> **WHAT YOU NEED TO DO**
Below are records with pictures. Reproduce exactly the lines from the line with "Bu makalede, sin" to the line with "a saber, cookies", inclusive, and leave each picture out.

> **Page-level text extractions**
• • • •

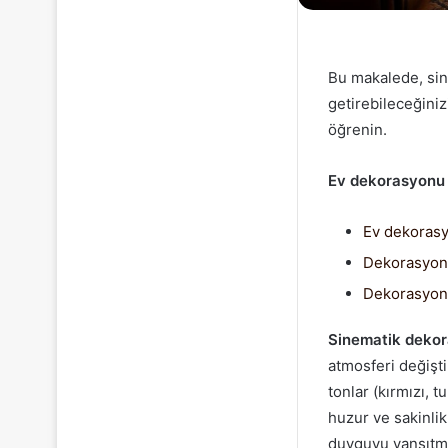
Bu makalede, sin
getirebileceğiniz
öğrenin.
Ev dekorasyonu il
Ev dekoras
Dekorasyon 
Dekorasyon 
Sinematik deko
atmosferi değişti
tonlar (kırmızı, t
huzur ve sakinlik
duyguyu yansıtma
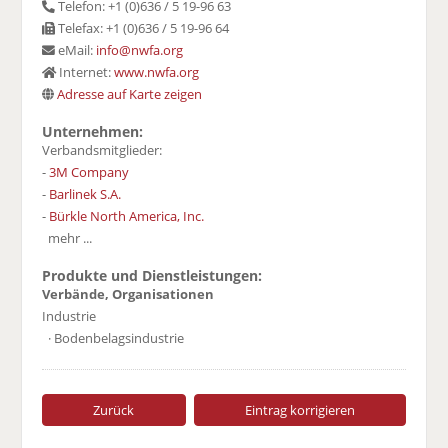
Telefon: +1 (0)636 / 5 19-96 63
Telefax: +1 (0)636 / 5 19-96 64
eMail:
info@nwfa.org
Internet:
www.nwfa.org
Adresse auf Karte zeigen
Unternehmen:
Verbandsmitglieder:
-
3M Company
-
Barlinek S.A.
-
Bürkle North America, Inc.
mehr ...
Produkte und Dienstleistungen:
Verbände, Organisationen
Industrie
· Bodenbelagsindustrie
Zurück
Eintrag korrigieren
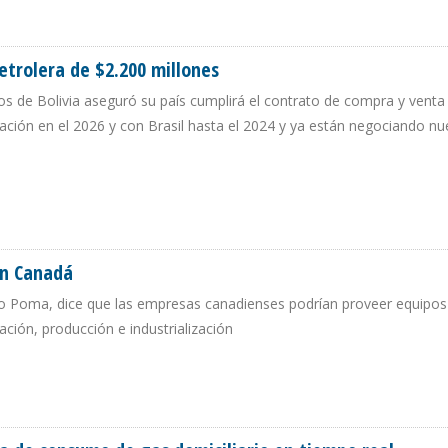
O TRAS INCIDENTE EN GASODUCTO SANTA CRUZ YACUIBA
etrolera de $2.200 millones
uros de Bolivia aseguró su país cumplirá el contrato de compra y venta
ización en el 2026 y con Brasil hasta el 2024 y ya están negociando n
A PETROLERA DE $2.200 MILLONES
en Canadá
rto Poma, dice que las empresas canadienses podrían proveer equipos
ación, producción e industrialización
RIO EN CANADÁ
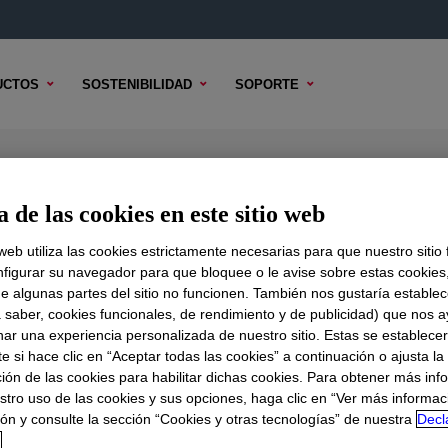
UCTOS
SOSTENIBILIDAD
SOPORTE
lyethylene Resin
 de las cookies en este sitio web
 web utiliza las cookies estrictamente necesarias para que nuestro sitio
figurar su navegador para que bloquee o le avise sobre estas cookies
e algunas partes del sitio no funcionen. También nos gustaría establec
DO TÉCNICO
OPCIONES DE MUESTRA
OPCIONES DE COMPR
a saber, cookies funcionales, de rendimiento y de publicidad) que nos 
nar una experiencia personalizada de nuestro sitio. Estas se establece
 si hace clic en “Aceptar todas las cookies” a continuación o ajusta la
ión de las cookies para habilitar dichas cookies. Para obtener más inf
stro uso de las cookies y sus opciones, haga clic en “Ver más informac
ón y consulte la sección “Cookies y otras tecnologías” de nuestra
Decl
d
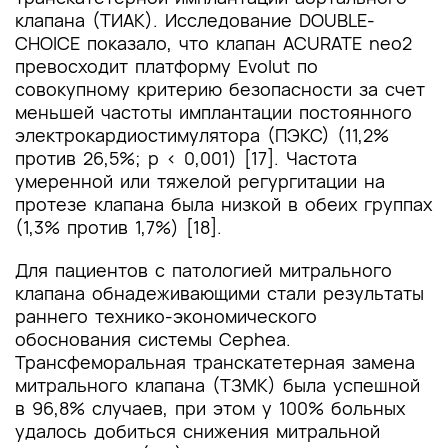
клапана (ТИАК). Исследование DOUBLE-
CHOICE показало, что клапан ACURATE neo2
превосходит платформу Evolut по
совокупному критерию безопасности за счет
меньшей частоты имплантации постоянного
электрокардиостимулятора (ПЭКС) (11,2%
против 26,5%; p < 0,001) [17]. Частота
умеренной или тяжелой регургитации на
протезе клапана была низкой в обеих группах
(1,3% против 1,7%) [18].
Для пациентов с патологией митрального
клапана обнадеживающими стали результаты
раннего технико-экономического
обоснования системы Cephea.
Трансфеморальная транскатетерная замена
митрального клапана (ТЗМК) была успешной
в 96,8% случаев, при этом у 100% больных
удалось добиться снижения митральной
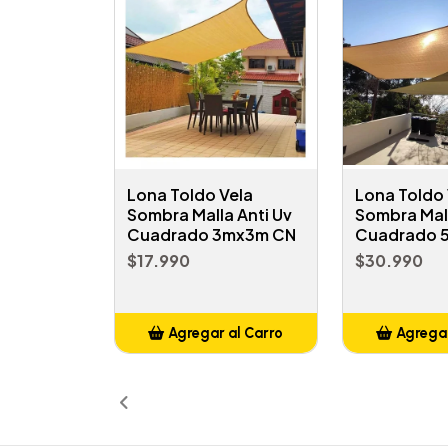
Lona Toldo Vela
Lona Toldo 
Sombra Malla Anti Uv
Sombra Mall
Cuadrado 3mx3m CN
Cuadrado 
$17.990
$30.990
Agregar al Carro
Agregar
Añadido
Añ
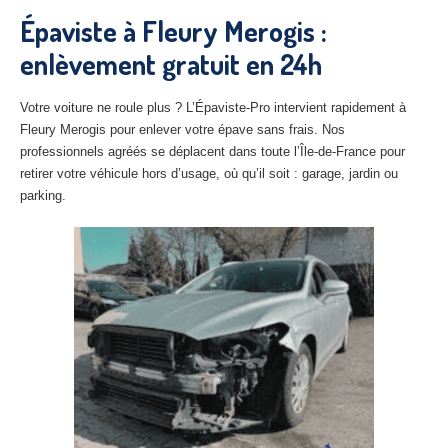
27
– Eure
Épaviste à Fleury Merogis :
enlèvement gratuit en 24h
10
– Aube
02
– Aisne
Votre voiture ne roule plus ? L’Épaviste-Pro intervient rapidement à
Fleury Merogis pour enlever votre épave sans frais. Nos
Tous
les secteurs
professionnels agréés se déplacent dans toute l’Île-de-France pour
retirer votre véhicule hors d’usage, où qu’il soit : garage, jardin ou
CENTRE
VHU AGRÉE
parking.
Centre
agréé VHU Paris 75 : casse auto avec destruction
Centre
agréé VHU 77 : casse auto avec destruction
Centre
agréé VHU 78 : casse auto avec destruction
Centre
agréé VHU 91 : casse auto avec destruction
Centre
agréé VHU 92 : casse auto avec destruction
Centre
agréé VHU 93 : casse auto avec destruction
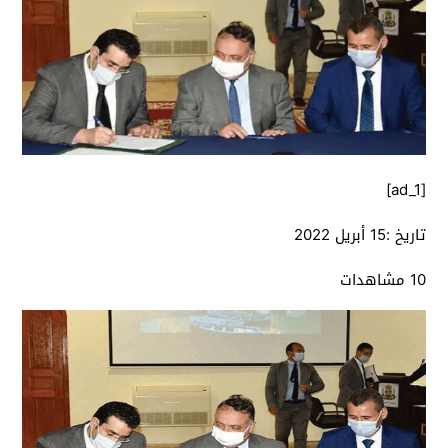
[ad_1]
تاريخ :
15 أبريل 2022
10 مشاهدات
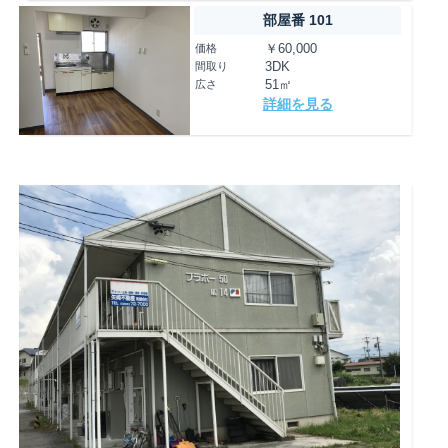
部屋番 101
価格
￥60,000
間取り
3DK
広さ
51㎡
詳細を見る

• • • •

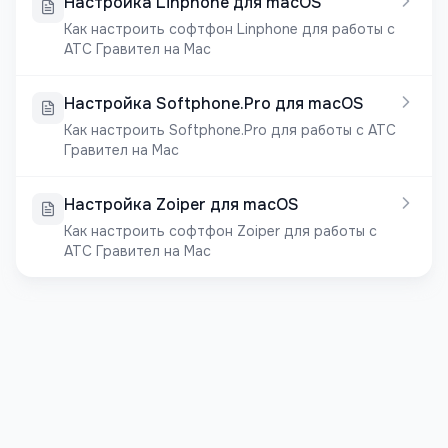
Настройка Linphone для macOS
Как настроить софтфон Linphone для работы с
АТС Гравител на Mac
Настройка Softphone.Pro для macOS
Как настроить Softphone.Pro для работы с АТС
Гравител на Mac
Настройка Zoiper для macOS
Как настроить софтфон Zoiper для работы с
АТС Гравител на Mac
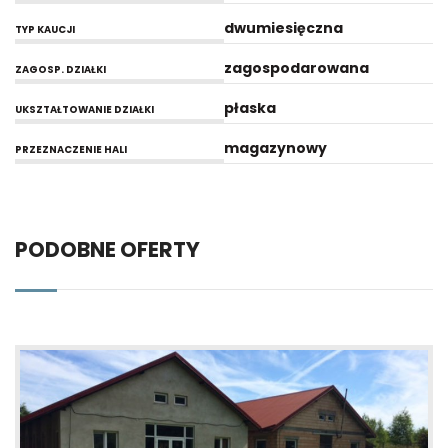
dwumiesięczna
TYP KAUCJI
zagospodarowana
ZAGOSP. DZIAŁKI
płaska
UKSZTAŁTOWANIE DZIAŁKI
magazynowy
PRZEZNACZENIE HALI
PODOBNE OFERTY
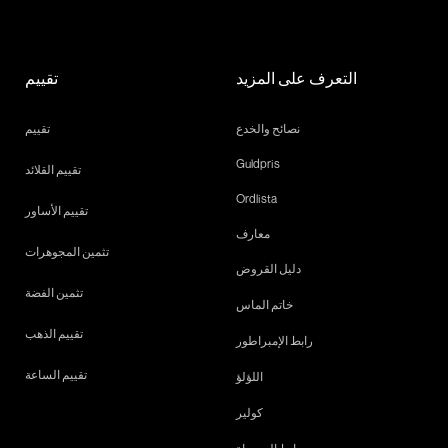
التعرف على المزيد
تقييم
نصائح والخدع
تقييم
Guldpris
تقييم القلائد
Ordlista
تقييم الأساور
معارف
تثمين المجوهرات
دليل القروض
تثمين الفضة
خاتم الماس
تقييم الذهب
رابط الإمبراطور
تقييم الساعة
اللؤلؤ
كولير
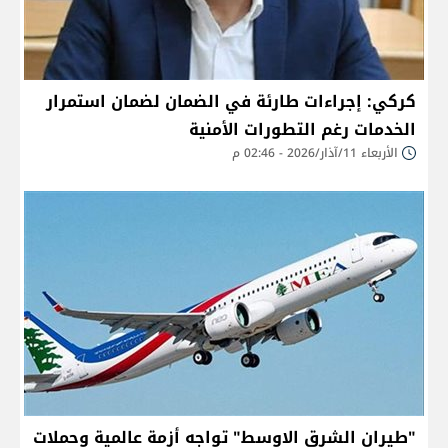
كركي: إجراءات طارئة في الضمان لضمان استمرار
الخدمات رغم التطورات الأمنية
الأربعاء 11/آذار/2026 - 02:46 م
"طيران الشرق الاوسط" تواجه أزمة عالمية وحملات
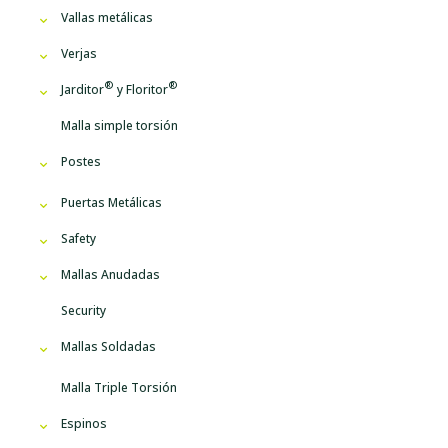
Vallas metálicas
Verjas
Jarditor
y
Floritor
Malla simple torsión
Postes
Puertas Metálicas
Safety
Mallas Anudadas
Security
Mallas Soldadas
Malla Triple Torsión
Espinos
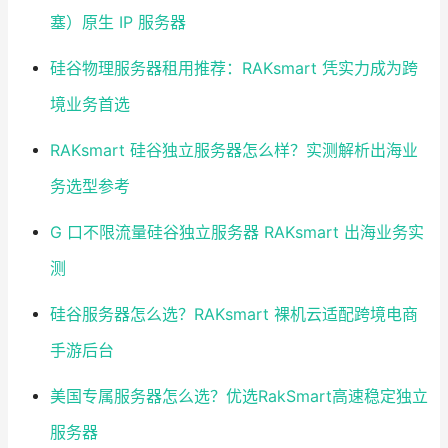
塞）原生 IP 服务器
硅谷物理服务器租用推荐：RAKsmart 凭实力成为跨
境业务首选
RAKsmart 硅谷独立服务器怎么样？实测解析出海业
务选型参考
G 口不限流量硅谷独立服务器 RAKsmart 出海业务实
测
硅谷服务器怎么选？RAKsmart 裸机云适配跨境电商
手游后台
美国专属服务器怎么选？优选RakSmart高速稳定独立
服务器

• • • •

> **RESULT BELOW**
Bu makalede, sin
getirebileceğiniz
öğrenin.
Ev dekorasyonu il
Ev dekoras
Dekorasyon 
Dekorasyon 
Sinematik deko
atmosferi değişti
tonlar (kırmızı, t
huzur ve sakinlik
duyguyu yansıtma
Telefon: +1 (0)636 / 5 19-96 63
Telefax: +1 (0)636 / 5 19-96 64
eMail:
info@nwfa.org
Internet:
www.nwfa.org
Adresse auf Karte zeigen
Unternehmen:
Verbandsmitglieder:
-
3M Company
-
Barlinek S.A.
-
Bürkle North America, Inc.
mehr ...
Produkte und Dienstleistungen:
Verbände, Organisationen
Industrie
· Bodenbelagsindustrie
Zurück
Eintrag korrigieren
O TRAS INCIDENTE EN GASODUCTO SANTA CRUZ YACUIBA
etrolera de $2.200 millones
uros de Bolivia aseguró su país cumplirá el contrato de compra y venta
ización en el 2026 y con Brasil hasta el 2024 y ya están negociando n
A PETROLERA DE $2.200 MILLONES
en Canadá
rto Poma, dice que las empresas canadienses podrían proveer equipos
ación, producción e industrialización
RIO EN CANADÁ
UCTOS
SOSTENIBILIDAD
SOPORTE
lyethylene Resin
 de las cookies en este sitio web
 web utiliza las cookies estrictamente necesarias para que nuestro sitio
figurar su navegador para que bloquee o le avise sobre estas cookies
e algunas partes del sitio no funcionen. También nos gustaría establec
DO TÉCNICO
OPCIONES DE MUESTRA
OPCIONES DE COMPR
a saber, cookies funcionales, de rendimiento y de publicidad) que nos 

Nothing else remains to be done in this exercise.